Nella sentenza del Gip veniva confermato lo scellerato disegno criminale di smaltimento in mare di rifiuti radioattivi, l’affondamento delle navi. Mancava la sicurezza che il carico fosse di rifiuti i radioattivi. In sostanza, mancava il “corpo del reato”. Quella prova che il mare ha ora restituito. «Sono stati anni difficili» ricorda Barillà. «In cui abbiamo sempre cercato di rincorrere la verità. È il momento per creare un organismo nazionale che coordini tutte le indagini che hanno preso il via dalle dichiarazioni di Fonti. Prima fra tutte quelle sul centro ENEA della Trisaia, in Basilicata».

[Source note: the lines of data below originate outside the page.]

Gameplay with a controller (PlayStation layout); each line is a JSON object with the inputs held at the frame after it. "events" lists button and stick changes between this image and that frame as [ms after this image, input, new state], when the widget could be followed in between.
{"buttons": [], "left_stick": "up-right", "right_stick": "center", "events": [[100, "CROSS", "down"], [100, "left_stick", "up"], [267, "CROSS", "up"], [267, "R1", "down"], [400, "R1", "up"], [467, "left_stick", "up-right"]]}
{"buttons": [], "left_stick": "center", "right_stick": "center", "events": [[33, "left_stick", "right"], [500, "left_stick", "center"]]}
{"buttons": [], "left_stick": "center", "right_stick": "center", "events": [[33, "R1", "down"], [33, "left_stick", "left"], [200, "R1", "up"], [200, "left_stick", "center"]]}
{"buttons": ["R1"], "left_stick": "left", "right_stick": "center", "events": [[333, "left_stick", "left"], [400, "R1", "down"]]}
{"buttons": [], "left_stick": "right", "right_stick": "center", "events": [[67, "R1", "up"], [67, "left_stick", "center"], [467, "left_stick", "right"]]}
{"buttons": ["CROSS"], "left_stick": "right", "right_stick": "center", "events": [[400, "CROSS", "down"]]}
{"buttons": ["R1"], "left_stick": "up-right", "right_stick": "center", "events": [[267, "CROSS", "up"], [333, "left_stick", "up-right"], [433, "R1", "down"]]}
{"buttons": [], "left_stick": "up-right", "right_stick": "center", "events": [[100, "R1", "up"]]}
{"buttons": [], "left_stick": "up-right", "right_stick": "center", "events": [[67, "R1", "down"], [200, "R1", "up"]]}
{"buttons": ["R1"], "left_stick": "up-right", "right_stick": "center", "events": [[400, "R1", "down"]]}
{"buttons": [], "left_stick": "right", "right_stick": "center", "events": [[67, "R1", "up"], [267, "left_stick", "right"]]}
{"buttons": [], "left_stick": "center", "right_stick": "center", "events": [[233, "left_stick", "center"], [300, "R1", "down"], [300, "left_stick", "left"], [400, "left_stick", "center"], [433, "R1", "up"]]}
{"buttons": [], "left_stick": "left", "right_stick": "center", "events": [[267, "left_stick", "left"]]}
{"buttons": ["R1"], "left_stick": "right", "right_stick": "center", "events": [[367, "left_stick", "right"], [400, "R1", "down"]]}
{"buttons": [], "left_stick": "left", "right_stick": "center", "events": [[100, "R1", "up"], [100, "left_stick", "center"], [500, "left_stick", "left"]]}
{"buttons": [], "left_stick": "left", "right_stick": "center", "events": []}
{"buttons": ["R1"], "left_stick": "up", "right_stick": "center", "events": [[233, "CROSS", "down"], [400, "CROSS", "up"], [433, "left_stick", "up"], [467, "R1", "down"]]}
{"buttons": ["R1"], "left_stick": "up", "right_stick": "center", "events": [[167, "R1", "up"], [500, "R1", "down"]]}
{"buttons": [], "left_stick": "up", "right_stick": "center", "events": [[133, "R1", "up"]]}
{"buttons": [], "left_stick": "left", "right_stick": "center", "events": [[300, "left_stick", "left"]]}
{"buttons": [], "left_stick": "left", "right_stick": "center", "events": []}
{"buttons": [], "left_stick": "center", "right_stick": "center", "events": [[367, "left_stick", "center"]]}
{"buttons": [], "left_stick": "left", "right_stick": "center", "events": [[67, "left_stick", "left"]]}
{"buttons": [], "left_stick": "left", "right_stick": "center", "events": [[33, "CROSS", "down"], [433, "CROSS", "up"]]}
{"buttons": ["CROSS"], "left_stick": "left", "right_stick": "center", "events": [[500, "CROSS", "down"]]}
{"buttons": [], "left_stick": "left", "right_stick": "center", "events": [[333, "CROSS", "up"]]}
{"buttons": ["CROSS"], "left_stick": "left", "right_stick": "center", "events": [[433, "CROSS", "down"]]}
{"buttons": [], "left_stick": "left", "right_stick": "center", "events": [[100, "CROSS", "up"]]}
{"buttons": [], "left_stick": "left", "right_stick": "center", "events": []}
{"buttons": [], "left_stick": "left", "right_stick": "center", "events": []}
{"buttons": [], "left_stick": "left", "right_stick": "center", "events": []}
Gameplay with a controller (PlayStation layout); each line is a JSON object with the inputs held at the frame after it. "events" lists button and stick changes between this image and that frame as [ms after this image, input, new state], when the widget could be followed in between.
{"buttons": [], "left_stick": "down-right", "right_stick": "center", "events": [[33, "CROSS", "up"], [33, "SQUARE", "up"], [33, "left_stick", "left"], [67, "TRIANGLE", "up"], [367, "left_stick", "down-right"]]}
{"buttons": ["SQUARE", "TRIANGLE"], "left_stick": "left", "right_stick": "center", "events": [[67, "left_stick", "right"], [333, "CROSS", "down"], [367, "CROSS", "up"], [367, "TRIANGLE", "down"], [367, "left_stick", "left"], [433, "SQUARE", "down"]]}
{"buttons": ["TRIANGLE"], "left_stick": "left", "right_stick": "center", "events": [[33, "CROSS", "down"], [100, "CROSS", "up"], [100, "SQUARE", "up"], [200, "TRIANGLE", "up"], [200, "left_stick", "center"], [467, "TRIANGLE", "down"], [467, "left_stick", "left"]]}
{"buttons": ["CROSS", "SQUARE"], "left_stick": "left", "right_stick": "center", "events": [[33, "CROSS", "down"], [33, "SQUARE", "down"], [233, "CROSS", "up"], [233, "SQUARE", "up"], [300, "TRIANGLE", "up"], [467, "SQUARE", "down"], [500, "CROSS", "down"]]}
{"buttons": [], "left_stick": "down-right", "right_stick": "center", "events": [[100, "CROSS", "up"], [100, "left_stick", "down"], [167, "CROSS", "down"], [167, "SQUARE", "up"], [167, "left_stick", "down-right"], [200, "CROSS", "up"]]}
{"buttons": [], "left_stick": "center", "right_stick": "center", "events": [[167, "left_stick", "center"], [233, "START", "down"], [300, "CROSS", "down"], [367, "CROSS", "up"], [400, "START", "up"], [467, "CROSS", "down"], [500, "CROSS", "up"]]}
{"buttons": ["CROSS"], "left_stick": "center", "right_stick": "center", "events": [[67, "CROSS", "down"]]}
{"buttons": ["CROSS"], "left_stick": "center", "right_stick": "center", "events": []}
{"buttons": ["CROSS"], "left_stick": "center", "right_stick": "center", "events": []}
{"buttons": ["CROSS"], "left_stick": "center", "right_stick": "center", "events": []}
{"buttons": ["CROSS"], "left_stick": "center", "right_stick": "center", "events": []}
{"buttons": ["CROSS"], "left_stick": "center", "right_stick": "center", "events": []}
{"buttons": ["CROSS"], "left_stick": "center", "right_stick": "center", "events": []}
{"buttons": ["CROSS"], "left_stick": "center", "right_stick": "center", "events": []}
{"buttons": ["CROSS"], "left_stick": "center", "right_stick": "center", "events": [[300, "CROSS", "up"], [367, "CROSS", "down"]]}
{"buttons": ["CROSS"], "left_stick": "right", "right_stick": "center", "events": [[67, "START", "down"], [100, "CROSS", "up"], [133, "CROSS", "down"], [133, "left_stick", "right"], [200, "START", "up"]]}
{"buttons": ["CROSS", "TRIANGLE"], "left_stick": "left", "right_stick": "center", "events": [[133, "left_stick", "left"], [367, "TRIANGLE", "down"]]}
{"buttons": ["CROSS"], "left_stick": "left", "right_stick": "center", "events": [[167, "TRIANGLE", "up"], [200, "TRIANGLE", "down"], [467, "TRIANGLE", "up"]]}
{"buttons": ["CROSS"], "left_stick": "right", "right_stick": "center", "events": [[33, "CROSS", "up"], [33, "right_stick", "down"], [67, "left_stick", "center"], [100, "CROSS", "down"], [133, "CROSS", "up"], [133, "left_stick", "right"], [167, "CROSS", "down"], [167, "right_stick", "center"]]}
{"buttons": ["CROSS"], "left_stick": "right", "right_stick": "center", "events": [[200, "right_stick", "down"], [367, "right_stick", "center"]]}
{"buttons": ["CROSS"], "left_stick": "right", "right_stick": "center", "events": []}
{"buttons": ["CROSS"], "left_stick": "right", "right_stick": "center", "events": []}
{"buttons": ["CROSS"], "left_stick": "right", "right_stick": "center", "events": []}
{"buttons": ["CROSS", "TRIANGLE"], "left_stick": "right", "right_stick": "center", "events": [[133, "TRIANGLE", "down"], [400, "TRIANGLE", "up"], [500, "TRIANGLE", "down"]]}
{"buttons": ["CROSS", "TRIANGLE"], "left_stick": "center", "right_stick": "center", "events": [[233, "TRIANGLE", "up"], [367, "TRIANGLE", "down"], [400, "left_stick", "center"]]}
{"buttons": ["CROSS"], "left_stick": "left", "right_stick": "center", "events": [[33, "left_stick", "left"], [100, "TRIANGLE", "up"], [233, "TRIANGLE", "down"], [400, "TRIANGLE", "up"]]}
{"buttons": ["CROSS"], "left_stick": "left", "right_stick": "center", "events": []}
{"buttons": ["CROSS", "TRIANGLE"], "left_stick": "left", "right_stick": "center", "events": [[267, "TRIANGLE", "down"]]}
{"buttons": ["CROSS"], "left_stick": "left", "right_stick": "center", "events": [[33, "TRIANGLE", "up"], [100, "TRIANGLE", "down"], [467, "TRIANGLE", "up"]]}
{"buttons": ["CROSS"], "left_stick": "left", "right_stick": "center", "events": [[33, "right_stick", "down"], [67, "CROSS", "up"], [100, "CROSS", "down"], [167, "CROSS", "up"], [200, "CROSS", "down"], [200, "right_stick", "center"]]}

C’è un personaggio chiave al centro degli intrighi. Compare puntualmente in tutte le vicende collegate a questi traffici: si chiama Giorgio Comerio. Ecco come il rapporto Ecomafia del 2006 lo descrive: «È un ingegnere brillante e spregiudicato di Busto Arsizio, ma residente in diverse parti del mondo: all’isola britannica di Guernsey, a Malta, a Lugano e, in Italia, in una bella villa di Garlasco in provincia di Pavia. Di lui in questi anni si è detto di tutto. Per esempio che sia un affarista internazionale collegato ai servizi segreti di numerosi Stati, che sia stato espulso dal Principato di Monaco per traffico d’armi perché riforniva di missili Exocet i generali argentini, durante la guerra delle Falkland. Questo signore, dai modi cortesi e dalle amicizie influenti, si definisce con apparente modestia “semplice esperto di navi e di localizzazioni”». È lui: quello che si faceva pubblicità sul web. «Si è appropriato di uno studio preliminare, avviato dai Paesi dell’Euratom, costato circa 120 milioni di dollari e poi, dopo 15 anni, lasciato cadere. Ha messo in piedi, con il suo socio austriaco e altri personaggi, la società Odm, di cui ufficialmente è solo “uno dei direttori tecnici”». Poi è partito in giro per il Mondo a offrire una soluzione davvero originale per la sistemazione delle scorie radioattive. Quelle stesse che i governi non sanno dove mettere.
I tumori a Paola
I giovani paolani si ammalano di tumore quattro volte di più rispetto alla media nazionale. Paola è a metà strada tra Cetraro — dove è stata ritrovata la nave Cunsky — e Amantea, dove si è spiaggiata l'ormai tristemente famosa JollyRosso. Non si sa ancora con certezza dove siano stati interrati i rifiuti — la Procura di Paola sta indagando su questo — ma di certo proprio a partire dall'arrivo di quelle navi sono aumentati i tumori nella popolazione giovane. Il picco di malattie a Paola si è registrato negli ultimi dieci anni: proprio nel 1990, il 14 dicembre, la Jolly Rosso arrivò sulla spiaggia nei pressi di Amantea, dove rimase abbandonata a se stessa per ben sei mesi, fino al giugno del '91. E si ipotizza che quelli fossero anche gli anni dell'affondamento della Cunsky.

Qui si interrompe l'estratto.